Most of us are fortunate individuals; 89% of those living in Utah survive above the poverty line. This means that we probably live pretty good lives. We probably have enough food to eat and we probably have some sort of a roof over our heads. We are fortunate enough to have time to think about what we will do this weekend, or if we have time to snooze our alarms. But the 11% of individuals who live below the poverty line don’t have the luxury of thinking about such things.
Those who live below the poverty line include everyone from the homeless, to the struggling single parents with children to feed, to the addict, to the individuals living in jail. Arguably, all of these groups are important. Yes, even addicts and those incarcerated or recently released from jail.
With 95% of our thoughts being self-consumed, when do we have time to think about these minorities? The answer is clear. We don’t have much time and it’s disheartening.

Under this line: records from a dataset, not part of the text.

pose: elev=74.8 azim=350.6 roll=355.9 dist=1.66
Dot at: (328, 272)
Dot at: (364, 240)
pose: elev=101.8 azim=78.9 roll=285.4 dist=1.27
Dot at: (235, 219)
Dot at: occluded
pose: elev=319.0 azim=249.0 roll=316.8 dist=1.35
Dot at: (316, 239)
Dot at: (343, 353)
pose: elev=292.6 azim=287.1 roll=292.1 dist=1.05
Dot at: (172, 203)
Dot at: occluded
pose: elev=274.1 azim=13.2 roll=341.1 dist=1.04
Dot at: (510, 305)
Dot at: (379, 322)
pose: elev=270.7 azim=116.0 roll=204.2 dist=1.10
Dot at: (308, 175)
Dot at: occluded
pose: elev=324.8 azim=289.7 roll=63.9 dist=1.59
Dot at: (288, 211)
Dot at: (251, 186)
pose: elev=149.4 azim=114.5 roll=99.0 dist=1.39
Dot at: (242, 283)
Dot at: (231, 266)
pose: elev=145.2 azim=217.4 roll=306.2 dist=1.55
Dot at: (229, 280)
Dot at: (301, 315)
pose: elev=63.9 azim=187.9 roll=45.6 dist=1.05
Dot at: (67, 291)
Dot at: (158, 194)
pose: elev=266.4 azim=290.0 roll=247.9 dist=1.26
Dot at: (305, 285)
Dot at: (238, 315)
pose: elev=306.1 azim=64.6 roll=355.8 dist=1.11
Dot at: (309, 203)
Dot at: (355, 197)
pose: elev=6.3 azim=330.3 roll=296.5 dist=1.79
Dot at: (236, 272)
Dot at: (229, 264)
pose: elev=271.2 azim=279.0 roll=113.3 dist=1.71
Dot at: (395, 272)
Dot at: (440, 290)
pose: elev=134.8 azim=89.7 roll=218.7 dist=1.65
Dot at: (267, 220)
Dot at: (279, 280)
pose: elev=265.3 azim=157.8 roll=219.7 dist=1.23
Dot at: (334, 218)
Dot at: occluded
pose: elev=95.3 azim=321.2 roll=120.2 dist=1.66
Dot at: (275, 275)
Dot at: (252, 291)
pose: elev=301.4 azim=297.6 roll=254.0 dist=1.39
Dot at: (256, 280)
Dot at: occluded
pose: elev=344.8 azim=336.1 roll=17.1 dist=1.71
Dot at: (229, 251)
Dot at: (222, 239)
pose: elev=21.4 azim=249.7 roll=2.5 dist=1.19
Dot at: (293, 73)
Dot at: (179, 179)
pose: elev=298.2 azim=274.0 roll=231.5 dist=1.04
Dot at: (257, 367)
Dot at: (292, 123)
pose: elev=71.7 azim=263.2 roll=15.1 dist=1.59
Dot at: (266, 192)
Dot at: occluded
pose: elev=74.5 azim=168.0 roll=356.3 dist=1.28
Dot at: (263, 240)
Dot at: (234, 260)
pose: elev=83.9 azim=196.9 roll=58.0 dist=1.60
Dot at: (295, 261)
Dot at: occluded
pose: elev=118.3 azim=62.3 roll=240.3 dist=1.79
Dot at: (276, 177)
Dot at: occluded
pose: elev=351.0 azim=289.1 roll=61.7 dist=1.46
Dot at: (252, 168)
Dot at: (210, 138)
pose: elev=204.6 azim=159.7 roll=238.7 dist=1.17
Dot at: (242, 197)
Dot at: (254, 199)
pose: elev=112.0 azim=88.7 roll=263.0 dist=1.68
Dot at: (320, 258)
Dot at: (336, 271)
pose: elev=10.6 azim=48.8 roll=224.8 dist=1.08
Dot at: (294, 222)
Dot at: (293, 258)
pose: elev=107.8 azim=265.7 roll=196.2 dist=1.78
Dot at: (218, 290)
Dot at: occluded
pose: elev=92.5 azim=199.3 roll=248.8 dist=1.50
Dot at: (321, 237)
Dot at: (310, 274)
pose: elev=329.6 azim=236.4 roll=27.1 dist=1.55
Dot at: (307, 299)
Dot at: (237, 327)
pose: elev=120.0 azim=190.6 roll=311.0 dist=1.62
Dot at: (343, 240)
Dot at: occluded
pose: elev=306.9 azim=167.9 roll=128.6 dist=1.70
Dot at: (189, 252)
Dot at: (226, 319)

As a society, most of the time we ignore these marginalized groups, because of how selfish we are. We walk by the homeless man on the street with his head held low pretending like we don’t see him. We make fun of the addict who passed out from a drug overdose on the side of the road and think, “Thank goodness that’s not me. How embarrassing.” We gossip about the abused, single mother saying, “Why couldn’t she just stick her marriage out?” And we hold our bags tightly when we are on the bus with the ex-con covered in tattoos refusing to make eye contact, praying that they don’t hurt us. Why are we so darn selfish?
I believe with everything in me that selfishness is a learned behavior. We learn from others around us and society, to have this “better than you” attitude. Oftentimes, part of our selfishness includes thinking too highly of ourselves and looking down on those less fortunate than us. Just like what I said about our perception of the addict and our, “Thank goodness that’s not me” attitude. As a society we have become disgusting and heartless this way.
I want to challenge you to start to take notice of these marginalized groups. Even if all you can do is smile at someone less fortunate than you. Spend 1% more of the 5% of the time you think about others during the day caring for someone. It’s not easy but it will be worth it in the end.
“We don’t need to have deep pockets to be rich to help the needy, the poor, and the hungry. We need to have a heart,” said Kevin Dcruz.
What percentage of our thoughts need to be about others for us to simply have a heart? I’ll let you decide that.
If you are a Bible believing type like me, Tai Anderson, from one of my favorite Christian bands Third Day said, “You see, caring for the poor and worshipping God are not mutually exclusive. In fact, I would argue they are one in the same.”
Another quote says, “If you can’t feed 100 people, feed just one.”
I love this, because most of us don’t have the funds to feed 100 people, but what if you feed one person and that one person gets their life back on track and feeds one more? And then that person feeds another. That’s three individuals fed simply because you fed one individual. You started a chain reaction that could eventually reach 100 or more people. How cool is that? You can apply this to any type of relief you provide to the less fortunate.
I want to close by saying that you don’t have to move mountains to help those less fortunate than you. We aren’t able to end hunger or help these groups alone. We all need to do our part even if it’s a small part. Let’s just try to see change in our community first.